> [What to work on]
From the listing below, retype exactly the line holding "29: (179, 391, 0.46)", the line holding "44: (132, 277, 0.74)", and the lines between them; skip everything else.

> [Data extract]

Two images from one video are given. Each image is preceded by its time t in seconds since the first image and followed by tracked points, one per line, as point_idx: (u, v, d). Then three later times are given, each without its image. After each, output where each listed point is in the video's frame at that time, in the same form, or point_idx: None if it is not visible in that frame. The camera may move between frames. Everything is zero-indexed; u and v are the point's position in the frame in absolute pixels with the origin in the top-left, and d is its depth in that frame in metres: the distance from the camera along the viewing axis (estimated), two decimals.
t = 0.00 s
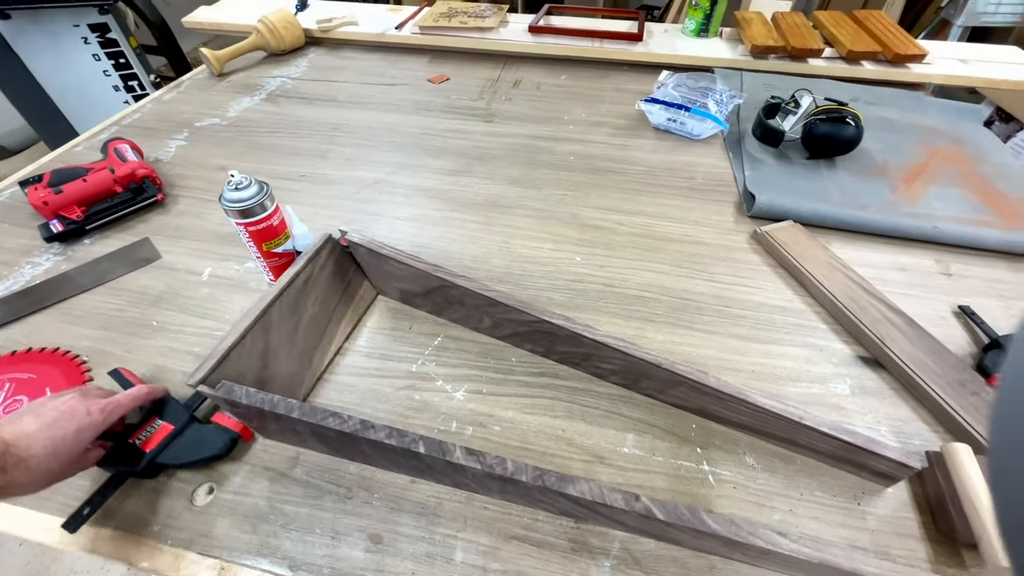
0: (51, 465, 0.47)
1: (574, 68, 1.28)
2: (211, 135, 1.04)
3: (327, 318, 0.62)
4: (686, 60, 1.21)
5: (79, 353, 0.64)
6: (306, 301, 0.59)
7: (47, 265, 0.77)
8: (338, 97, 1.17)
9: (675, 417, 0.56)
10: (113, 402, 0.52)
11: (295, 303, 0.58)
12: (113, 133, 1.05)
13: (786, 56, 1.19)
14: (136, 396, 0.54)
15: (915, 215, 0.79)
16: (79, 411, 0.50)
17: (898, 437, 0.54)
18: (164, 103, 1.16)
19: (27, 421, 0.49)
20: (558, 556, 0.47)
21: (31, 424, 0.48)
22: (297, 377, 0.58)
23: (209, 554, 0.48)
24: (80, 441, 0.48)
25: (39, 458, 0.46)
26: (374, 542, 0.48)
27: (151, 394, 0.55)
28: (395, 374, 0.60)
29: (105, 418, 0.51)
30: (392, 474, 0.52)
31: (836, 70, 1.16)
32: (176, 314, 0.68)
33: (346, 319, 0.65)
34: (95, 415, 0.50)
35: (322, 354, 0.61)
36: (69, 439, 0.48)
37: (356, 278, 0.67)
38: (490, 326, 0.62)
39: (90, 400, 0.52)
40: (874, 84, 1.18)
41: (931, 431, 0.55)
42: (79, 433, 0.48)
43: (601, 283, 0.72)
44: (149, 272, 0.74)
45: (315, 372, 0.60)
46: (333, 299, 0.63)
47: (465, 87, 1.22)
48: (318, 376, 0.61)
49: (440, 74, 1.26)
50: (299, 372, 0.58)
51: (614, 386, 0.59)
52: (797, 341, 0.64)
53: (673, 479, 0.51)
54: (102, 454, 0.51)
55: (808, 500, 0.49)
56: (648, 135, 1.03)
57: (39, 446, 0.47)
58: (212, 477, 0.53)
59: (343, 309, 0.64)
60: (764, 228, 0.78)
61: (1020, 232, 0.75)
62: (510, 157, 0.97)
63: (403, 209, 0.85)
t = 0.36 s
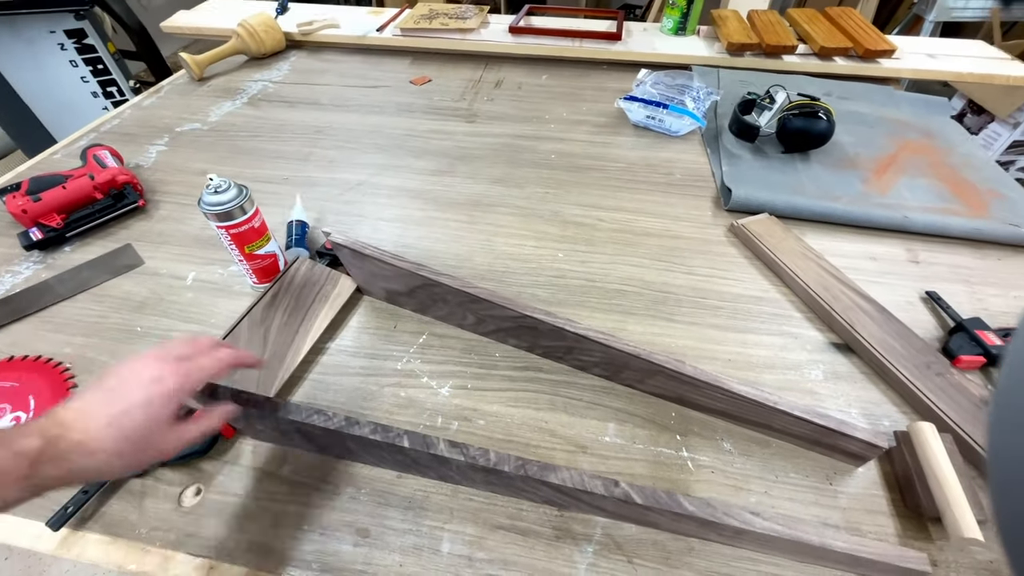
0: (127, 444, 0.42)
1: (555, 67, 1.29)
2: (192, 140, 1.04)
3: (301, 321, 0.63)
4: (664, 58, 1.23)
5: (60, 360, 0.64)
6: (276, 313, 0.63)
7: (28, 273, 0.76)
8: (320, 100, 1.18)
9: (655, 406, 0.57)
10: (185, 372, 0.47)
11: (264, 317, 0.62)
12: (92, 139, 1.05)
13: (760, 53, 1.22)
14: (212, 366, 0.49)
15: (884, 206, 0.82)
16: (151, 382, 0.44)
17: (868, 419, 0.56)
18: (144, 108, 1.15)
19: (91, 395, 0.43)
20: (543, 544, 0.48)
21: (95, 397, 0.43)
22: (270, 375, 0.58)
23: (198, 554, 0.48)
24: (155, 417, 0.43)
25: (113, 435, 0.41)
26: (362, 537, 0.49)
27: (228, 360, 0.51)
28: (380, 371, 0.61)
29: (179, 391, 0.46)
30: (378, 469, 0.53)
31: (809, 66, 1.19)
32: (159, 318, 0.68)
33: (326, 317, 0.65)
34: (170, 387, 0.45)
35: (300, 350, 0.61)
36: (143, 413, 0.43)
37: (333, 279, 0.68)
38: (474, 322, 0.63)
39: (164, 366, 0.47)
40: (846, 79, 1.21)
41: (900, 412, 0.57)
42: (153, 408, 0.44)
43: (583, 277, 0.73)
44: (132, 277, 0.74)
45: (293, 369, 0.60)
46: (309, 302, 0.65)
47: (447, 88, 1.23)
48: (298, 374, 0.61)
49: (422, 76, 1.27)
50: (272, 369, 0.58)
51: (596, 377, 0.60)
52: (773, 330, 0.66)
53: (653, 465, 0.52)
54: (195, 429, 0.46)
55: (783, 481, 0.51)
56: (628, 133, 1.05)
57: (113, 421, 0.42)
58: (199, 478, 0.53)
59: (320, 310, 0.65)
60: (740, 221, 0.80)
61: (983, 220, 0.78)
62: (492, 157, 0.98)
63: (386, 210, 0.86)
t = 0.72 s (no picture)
0: (288, 496, 0.44)
1: (539, 70, 1.30)
2: (175, 147, 1.03)
3: (287, 327, 0.63)
4: (647, 59, 1.24)
5: (43, 372, 0.63)
6: (262, 322, 0.63)
7: (8, 285, 0.75)
8: (305, 105, 1.17)
9: (642, 406, 0.58)
10: (350, 428, 0.48)
11: (250, 326, 0.63)
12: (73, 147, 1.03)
13: (742, 53, 1.23)
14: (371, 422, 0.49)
15: (863, 203, 0.84)
16: (324, 434, 0.46)
17: (848, 414, 0.57)
18: (125, 115, 1.14)
19: (276, 438, 0.45)
20: (533, 545, 0.49)
21: (278, 439, 0.45)
22: (256, 382, 0.58)
23: (187, 565, 0.48)
24: (316, 472, 0.45)
25: (281, 487, 0.43)
26: (352, 543, 0.49)
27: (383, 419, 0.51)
28: (368, 378, 0.61)
29: (343, 447, 0.47)
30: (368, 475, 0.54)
31: (790, 66, 1.20)
32: (145, 328, 0.67)
33: (312, 322, 0.65)
34: (336, 441, 0.47)
35: (285, 356, 0.61)
36: (308, 468, 0.44)
37: (319, 286, 0.68)
38: (461, 326, 0.63)
39: (336, 417, 0.48)
40: (826, 78, 1.23)
41: (879, 406, 0.58)
42: (317, 462, 0.45)
43: (570, 279, 0.74)
44: (116, 287, 0.73)
45: (279, 375, 0.59)
46: (295, 309, 0.65)
47: (433, 91, 1.23)
48: (286, 381, 0.60)
49: (407, 80, 1.27)
50: (257, 377, 0.58)
51: (583, 378, 0.61)
52: (756, 327, 0.67)
53: (640, 464, 0.53)
54: (339, 485, 0.47)
55: (767, 477, 0.52)
56: (613, 134, 1.06)
57: (285, 471, 0.44)
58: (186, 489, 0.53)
59: (308, 315, 0.65)
60: (723, 220, 0.81)
61: (959, 216, 0.80)
62: (479, 160, 0.98)
63: (373, 215, 0.86)
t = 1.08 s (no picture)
0: None
1: (517, 63, 1.29)
2: (143, 144, 1.01)
3: (251, 323, 0.62)
4: (624, 51, 1.24)
5: None
6: (225, 317, 0.62)
7: None
8: (279, 101, 1.16)
9: (610, 393, 0.57)
10: (321, 503, 0.45)
11: (212, 321, 0.62)
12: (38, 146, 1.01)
13: (718, 44, 1.23)
14: (344, 498, 0.46)
15: (835, 190, 0.84)
16: (290, 513, 0.43)
17: (816, 397, 0.57)
18: (94, 113, 1.12)
19: (240, 516, 0.43)
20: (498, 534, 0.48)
21: (241, 518, 0.43)
22: (218, 377, 0.57)
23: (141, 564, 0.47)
24: (278, 556, 0.42)
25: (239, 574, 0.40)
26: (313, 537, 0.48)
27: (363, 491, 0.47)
28: (335, 371, 0.60)
29: (309, 528, 0.44)
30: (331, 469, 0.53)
31: (765, 57, 1.21)
32: (106, 326, 0.66)
33: (277, 316, 0.64)
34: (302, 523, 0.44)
35: (249, 351, 0.60)
36: (271, 553, 0.41)
37: (285, 281, 0.67)
38: (430, 317, 0.63)
39: (306, 492, 0.45)
40: (801, 68, 1.23)
41: (846, 388, 0.58)
42: (281, 546, 0.42)
43: (543, 269, 0.73)
44: (78, 285, 0.72)
45: (242, 369, 0.59)
46: (259, 304, 0.64)
47: (409, 86, 1.22)
48: (249, 376, 0.59)
49: (383, 75, 1.26)
50: (219, 372, 0.57)
51: (552, 367, 0.60)
52: (726, 313, 0.66)
53: (607, 451, 0.52)
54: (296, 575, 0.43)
55: (734, 460, 0.52)
56: (589, 126, 1.06)
57: (243, 555, 0.41)
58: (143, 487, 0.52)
59: (273, 309, 0.64)
60: (695, 209, 0.81)
61: (928, 201, 0.81)
62: (453, 153, 0.98)
63: (344, 209, 0.85)
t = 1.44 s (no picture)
0: (258, 529, 0.39)
1: (494, 54, 1.27)
2: (106, 137, 0.98)
3: (203, 315, 0.60)
4: (602, 41, 1.22)
5: None
6: (177, 309, 0.60)
7: None
8: (249, 93, 1.13)
9: (575, 382, 0.56)
10: (325, 451, 0.45)
11: (163, 314, 0.59)
12: None
13: (696, 33, 1.22)
14: (350, 446, 0.46)
15: (811, 176, 0.82)
16: (296, 459, 0.43)
17: (785, 384, 0.56)
18: (57, 107, 1.09)
19: (242, 463, 0.42)
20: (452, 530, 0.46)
21: (246, 466, 0.42)
22: (163, 372, 0.55)
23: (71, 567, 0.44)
24: (290, 500, 0.41)
25: (251, 516, 0.39)
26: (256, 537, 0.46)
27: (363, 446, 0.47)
28: (290, 364, 0.58)
29: (318, 472, 0.43)
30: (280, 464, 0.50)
31: (743, 45, 1.19)
32: (53, 321, 0.63)
33: (231, 309, 0.62)
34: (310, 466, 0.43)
35: (199, 345, 0.58)
36: (281, 495, 0.41)
37: (242, 272, 0.65)
38: (390, 308, 0.61)
39: (309, 442, 0.45)
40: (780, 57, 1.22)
41: (817, 374, 0.57)
42: (292, 488, 0.41)
43: (511, 258, 0.72)
44: (26, 280, 0.69)
45: (191, 365, 0.56)
46: (214, 295, 0.62)
47: (383, 77, 1.19)
48: (199, 371, 0.57)
49: (358, 67, 1.23)
50: (166, 367, 0.55)
51: (516, 357, 0.58)
52: (696, 301, 0.65)
53: (569, 441, 0.51)
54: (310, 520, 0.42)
55: (699, 449, 0.50)
56: (565, 115, 1.04)
57: (253, 500, 0.40)
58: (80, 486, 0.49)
59: (228, 301, 0.62)
60: (669, 196, 0.79)
61: (905, 186, 0.79)
62: (424, 143, 0.95)
63: (309, 200, 0.83)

> [Output of the exercise]
29: (179, 391, 0.46)
30: (378, 469, 0.53)
31: (809, 66, 1.19)
32: (159, 318, 0.68)
33: (326, 317, 0.65)
34: (170, 387, 0.45)
35: (300, 350, 0.61)
36: (143, 413, 0.43)
37: (333, 279, 0.68)
38: (474, 322, 0.63)
39: (164, 366, 0.47)
40: (846, 79, 1.21)
41: (900, 412, 0.57)
42: (153, 408, 0.44)
43: (583, 277, 0.73)
44: (132, 277, 0.74)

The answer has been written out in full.